→ Work order: Each line of the records that holds the word "üleandmise" should be copied out.

→ Data provided:
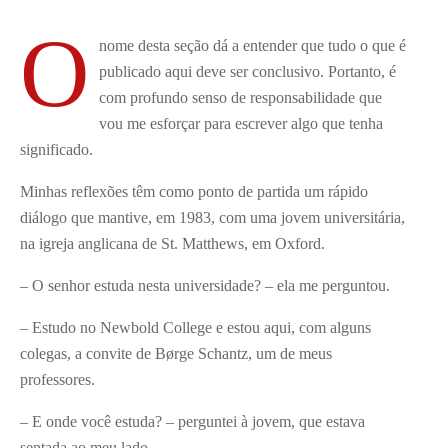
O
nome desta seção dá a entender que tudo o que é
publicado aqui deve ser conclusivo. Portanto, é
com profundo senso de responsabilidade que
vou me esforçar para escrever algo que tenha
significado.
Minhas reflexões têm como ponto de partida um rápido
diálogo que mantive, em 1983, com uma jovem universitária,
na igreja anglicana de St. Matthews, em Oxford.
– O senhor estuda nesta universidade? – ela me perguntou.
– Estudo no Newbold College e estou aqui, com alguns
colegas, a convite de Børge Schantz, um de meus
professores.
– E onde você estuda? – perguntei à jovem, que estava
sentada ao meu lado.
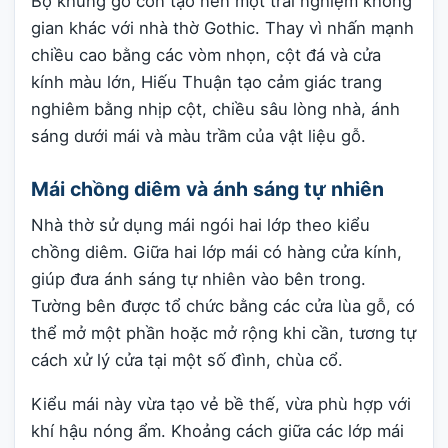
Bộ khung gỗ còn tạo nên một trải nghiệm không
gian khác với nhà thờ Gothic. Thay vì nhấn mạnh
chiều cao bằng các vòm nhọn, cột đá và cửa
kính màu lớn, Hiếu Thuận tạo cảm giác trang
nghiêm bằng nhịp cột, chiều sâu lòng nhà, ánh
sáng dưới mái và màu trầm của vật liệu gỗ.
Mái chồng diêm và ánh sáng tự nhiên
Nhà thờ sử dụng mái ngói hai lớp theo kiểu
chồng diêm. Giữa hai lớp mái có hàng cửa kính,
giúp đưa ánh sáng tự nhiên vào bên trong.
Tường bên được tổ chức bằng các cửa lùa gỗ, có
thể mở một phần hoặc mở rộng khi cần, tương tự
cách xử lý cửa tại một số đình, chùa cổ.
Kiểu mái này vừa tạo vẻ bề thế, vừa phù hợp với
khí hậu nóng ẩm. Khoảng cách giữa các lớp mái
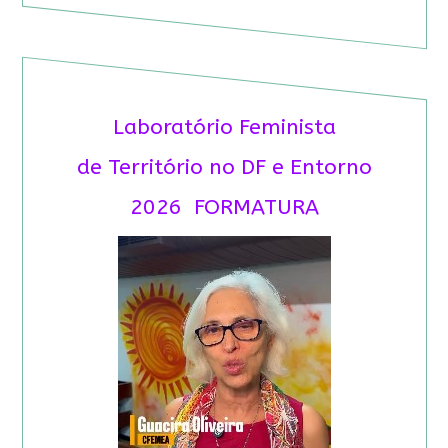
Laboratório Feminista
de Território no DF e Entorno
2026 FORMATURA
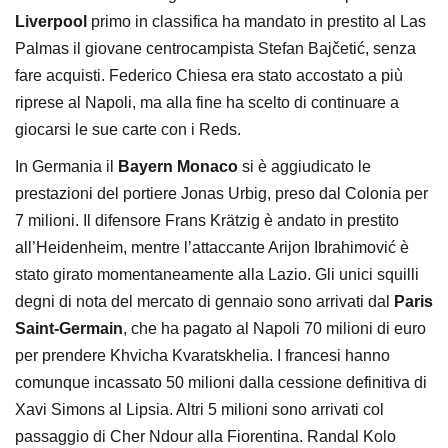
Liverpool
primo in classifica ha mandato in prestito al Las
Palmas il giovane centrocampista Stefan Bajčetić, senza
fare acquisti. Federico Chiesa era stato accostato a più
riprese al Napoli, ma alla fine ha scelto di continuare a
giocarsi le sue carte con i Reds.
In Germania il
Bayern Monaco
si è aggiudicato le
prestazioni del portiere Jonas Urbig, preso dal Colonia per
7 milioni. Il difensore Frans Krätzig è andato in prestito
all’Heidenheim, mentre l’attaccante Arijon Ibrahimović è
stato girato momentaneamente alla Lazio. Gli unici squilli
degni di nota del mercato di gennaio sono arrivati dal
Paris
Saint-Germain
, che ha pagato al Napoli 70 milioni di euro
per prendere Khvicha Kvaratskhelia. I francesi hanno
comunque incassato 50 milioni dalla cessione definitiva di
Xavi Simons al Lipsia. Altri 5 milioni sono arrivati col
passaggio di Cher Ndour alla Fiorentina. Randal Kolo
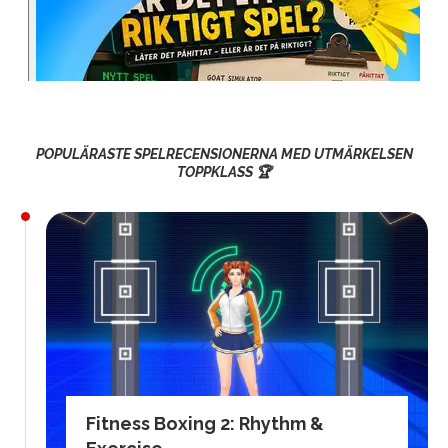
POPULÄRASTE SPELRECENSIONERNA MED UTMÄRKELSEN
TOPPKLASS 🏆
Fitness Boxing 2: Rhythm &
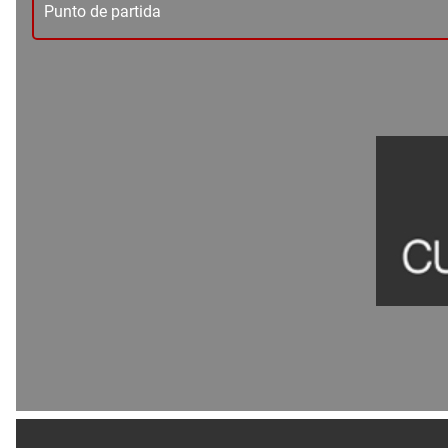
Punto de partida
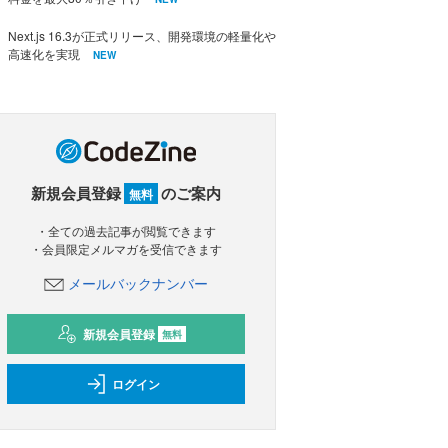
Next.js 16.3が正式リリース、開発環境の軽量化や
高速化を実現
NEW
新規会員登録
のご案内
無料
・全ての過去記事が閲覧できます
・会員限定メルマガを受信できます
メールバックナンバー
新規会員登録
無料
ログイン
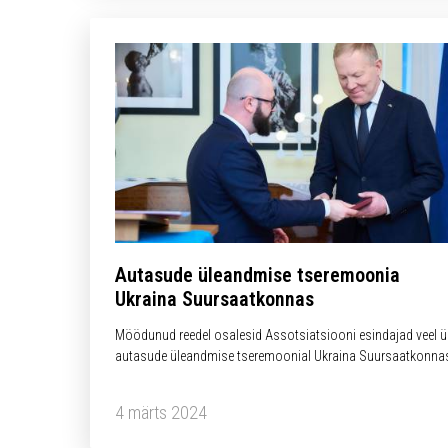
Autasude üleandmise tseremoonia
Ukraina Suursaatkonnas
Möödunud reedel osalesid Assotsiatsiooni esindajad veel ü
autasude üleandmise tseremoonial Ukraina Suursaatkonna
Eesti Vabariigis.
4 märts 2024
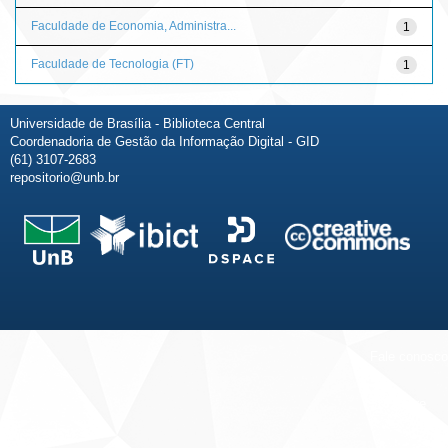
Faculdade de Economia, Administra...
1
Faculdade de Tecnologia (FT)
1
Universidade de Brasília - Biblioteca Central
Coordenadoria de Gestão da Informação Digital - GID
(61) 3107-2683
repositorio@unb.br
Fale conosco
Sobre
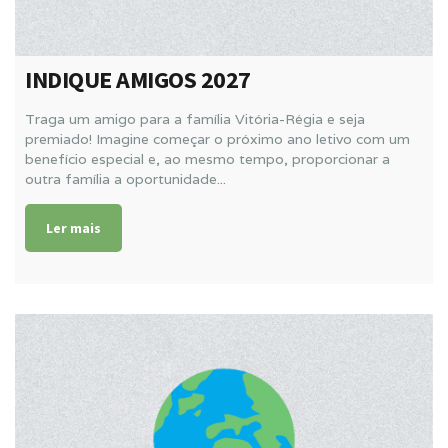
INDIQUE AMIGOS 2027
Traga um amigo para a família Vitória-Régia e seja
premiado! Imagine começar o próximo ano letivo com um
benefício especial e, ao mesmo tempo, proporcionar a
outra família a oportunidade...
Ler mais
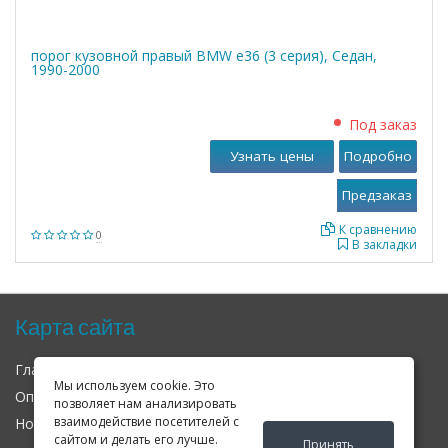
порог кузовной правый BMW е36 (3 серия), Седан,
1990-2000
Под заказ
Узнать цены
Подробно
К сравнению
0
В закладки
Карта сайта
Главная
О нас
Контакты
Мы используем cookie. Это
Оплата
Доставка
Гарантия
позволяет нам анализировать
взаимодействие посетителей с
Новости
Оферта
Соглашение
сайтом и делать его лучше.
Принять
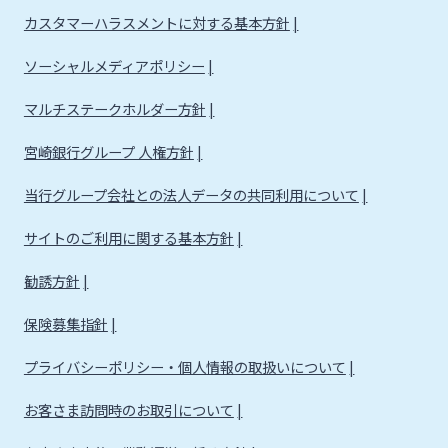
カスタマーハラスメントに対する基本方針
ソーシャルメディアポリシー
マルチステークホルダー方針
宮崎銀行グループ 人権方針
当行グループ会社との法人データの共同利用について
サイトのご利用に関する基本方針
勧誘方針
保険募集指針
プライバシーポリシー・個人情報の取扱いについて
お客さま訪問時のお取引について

==

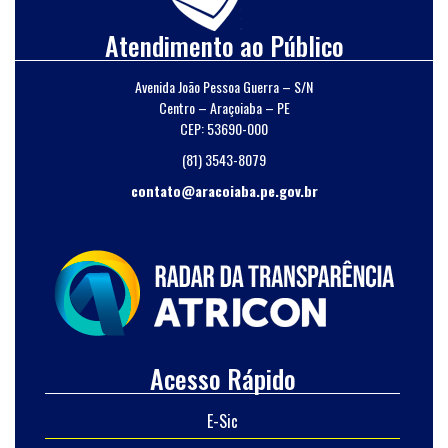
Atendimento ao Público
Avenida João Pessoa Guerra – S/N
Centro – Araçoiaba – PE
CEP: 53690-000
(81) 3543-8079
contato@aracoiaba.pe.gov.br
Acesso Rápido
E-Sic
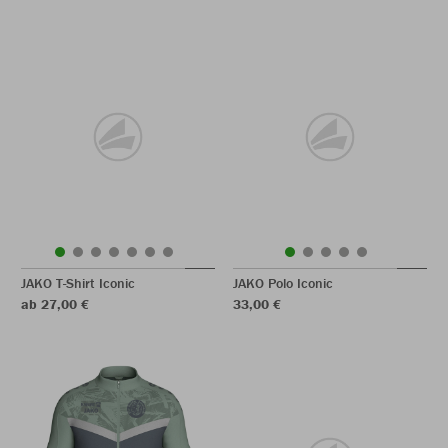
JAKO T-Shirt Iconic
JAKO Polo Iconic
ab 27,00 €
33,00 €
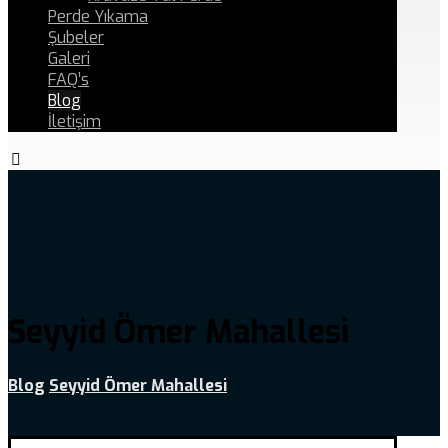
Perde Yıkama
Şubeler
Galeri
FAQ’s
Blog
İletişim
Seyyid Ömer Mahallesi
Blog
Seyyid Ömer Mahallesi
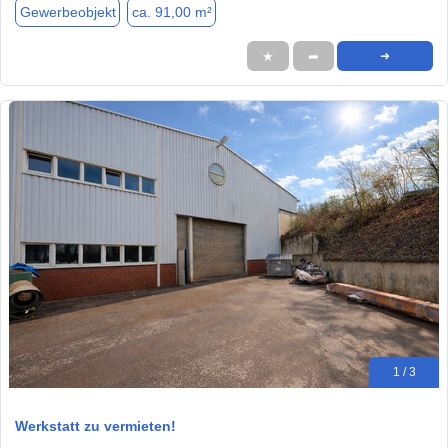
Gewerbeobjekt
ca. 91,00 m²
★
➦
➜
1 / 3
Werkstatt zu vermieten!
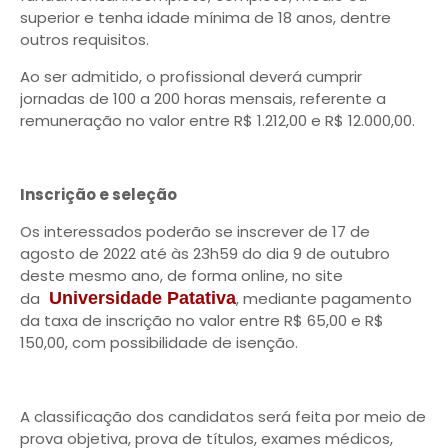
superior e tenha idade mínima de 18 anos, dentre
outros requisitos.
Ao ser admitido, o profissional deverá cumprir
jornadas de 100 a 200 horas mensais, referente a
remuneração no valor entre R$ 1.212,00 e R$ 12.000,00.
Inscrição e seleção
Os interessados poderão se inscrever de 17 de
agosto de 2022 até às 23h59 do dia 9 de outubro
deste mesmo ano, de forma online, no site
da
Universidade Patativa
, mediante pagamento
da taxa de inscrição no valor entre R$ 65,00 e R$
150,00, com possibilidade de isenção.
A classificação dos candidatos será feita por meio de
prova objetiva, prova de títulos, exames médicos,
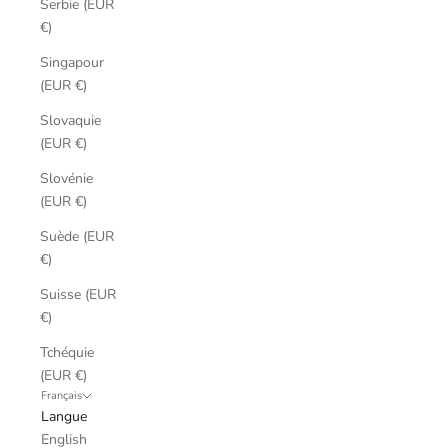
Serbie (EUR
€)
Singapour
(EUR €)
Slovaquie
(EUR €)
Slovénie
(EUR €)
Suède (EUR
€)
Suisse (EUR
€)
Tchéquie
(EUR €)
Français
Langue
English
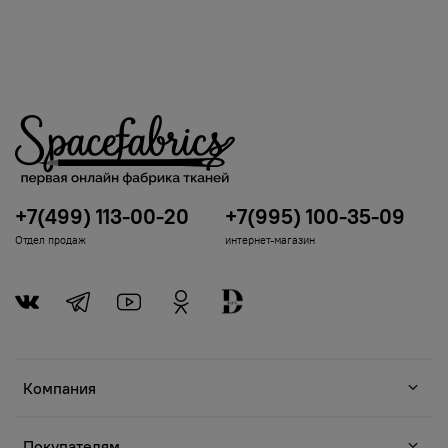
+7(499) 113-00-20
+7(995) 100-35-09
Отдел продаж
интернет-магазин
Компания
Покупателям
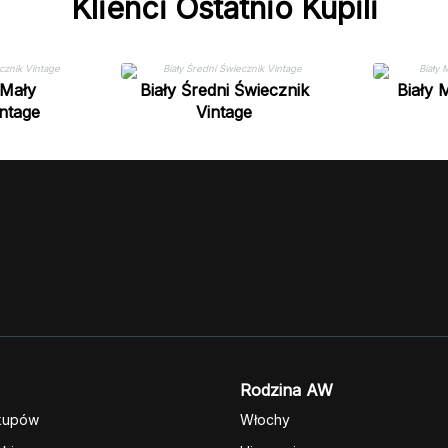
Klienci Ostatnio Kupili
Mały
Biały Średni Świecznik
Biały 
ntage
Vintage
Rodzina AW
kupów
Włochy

--

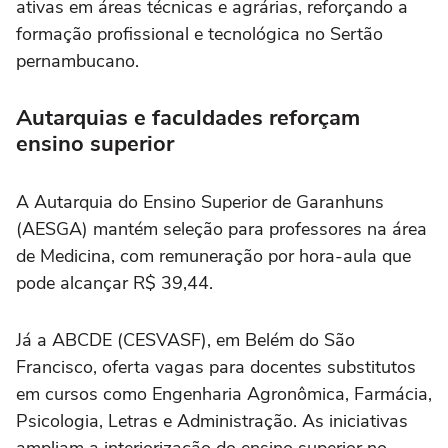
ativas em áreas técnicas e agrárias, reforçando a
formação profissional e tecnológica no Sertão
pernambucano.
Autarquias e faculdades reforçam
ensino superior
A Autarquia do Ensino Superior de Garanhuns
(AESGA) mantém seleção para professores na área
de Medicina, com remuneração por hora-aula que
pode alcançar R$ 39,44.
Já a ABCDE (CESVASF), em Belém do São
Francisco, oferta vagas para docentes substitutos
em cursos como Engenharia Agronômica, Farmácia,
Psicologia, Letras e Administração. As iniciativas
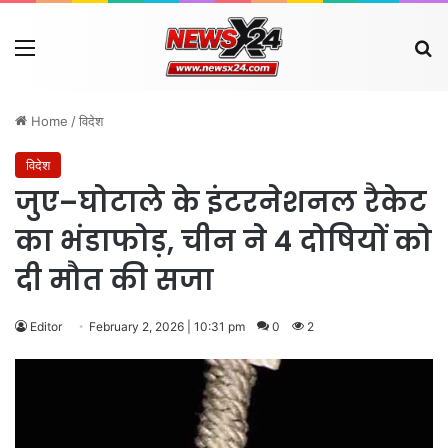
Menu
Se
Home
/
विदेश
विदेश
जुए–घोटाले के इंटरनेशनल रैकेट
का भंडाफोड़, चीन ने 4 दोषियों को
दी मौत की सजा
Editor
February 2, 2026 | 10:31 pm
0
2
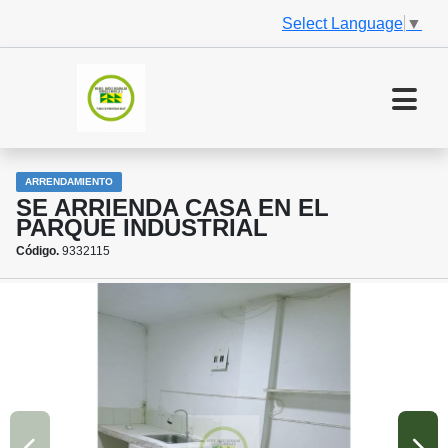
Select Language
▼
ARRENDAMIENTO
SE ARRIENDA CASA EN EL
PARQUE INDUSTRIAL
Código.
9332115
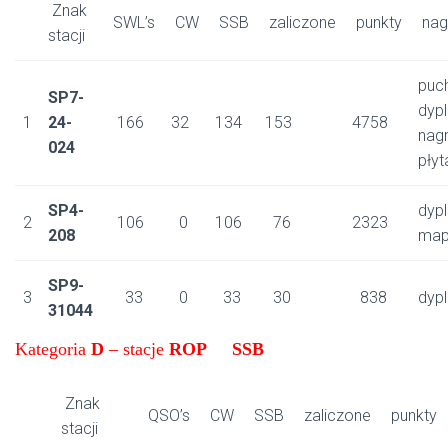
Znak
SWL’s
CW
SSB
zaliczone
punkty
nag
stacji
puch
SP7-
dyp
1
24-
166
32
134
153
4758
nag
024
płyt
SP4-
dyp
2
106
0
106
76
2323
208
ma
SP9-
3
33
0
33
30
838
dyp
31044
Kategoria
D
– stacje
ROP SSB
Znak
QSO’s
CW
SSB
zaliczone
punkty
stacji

→ Solution for this problem:
Autasude üleandmise tseremoonia
autasude üleandmise tseremoonial Ukraina Suursaatkonna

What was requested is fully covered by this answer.